◆ Task item: Entries below include pictures. Output exactly the lines from the one with "asrtennisparis15@gmail.com" down to the one with "Vendu à l'unité", both ends included, and leave the pictures out.

==== Entries supplied

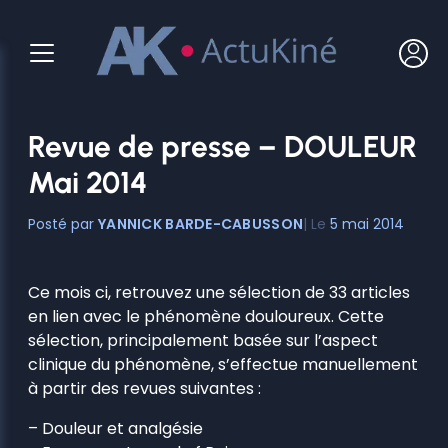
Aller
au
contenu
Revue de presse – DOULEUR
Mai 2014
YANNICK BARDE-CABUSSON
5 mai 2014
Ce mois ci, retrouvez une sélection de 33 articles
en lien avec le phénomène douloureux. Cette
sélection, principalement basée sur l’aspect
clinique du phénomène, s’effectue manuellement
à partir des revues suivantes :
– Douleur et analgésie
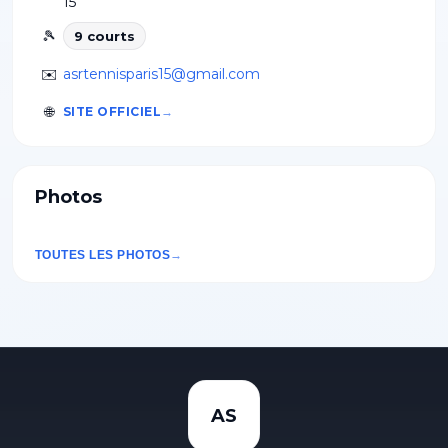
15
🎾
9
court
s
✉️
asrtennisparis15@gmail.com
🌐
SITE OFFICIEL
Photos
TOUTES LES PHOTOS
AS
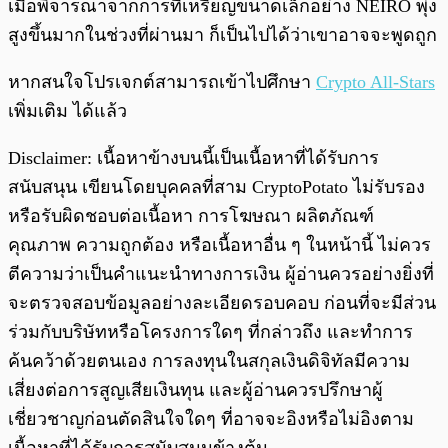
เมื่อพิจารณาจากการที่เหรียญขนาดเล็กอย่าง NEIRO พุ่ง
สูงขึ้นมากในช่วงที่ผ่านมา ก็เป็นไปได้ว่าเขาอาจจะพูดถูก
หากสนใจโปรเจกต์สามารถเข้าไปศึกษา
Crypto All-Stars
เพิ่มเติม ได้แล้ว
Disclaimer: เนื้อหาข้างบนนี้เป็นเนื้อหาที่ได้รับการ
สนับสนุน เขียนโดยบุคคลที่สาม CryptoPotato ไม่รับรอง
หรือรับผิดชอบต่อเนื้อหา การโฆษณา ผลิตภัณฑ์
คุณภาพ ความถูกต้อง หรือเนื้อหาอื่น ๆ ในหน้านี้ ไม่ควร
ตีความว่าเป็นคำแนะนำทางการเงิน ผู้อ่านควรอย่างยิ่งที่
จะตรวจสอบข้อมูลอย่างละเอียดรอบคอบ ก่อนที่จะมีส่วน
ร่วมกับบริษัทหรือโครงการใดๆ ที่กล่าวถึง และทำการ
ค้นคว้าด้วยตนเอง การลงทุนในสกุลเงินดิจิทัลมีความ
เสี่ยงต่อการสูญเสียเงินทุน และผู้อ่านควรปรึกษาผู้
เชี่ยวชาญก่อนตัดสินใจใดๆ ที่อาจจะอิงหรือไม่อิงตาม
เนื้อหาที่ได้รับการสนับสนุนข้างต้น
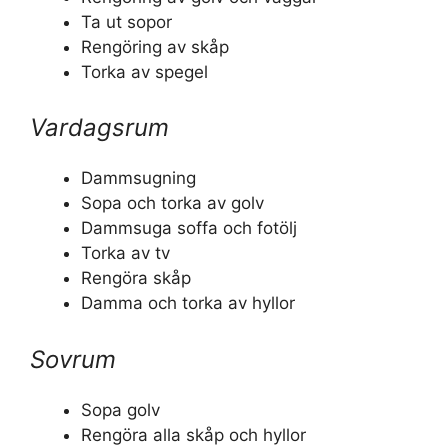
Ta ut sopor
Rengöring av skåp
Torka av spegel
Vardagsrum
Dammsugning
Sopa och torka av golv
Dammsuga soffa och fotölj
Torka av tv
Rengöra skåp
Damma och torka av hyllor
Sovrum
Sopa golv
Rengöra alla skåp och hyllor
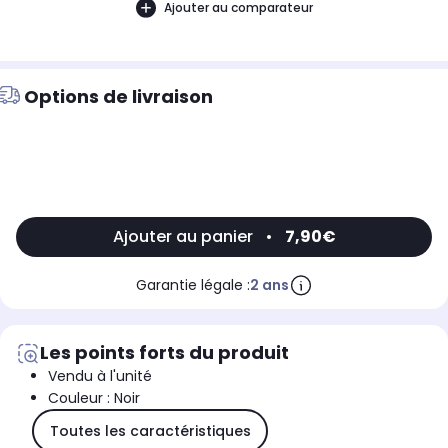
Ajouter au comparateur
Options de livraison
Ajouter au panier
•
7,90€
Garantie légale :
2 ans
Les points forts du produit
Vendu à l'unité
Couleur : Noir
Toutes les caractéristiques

========

◆ Response area:
asrtennisparis15@gmail.com
🌐
SITE OFFICIEL
Photos
TOUTES LES PHOTOS
AS
เมื่อพิจารณาจากการที่เหรียญขนาดเล็กอย่าง NEIRO พุ่ง
สูงขึ้นมากในช่วงที่ผ่านมา ก็เป็นไปได้ว่าเขาอาจจะพูดถูก
หากสนใจโปรเจกต์สามารถเข้าไปศึกษา
Crypto All-Stars
เพิ่มเติม ได้แล้ว
Disclaimer: เนื้อหาข้างบนนี้เป็นเนื้อหาที่ได้รับการ
สนับสนุน เขียนโดยบุคคลที่สาม CryptoPotato ไม่รับรอง
หรือรับผิดชอบต่อเนื้อหา การโฆษณา ผลิตภัณฑ์
คุณภาพ ความถูกต้อง หรือเนื้อหาอื่น ๆ ในหน้านี้ ไม่ควร
ตีความว่าเป็นคำแนะนำทางการเงิน ผู้อ่านควรอย่างยิ่งที่
จะตรวจสอบข้อมูลอย่างละเอียดรอบคอบ ก่อนที่จะมีส่วน
ร่วมกับบริษัทหรือโครงการใดๆ ที่กล่าวถึง และทำการ
ค้นคว้าด้วยตนเอง การลงทุนในสกุลเงินดิจิทัลมีความ
เสี่ยงต่อการสูญเสียเงินทุน และผู้อ่านควรปรึกษาผู้
เชี่ยวชาญก่อนตัดสินใจใดๆ ที่อาจจะอิงหรือไม่อิงตาม
เนื้อหาที่ได้รับการสนับสนุนข้างต้น
Ta ut sopor
Rengöring av skåp
Torka av spegel
Vardagsrum
Dammsugning
Sopa och torka av golv
Dammsuga soffa och fotölj
Torka av tv
Rengöra skåp
Damma och torka av hyllor
Sovrum
Sopa golv
Rengöra alla skåp och hyllor
Ajouter au comparateur
Options de livraison
Ajouter au panier
•
7,90€
Garantie légale :
2 ans
Les points forts du produit
Vendu à l'unité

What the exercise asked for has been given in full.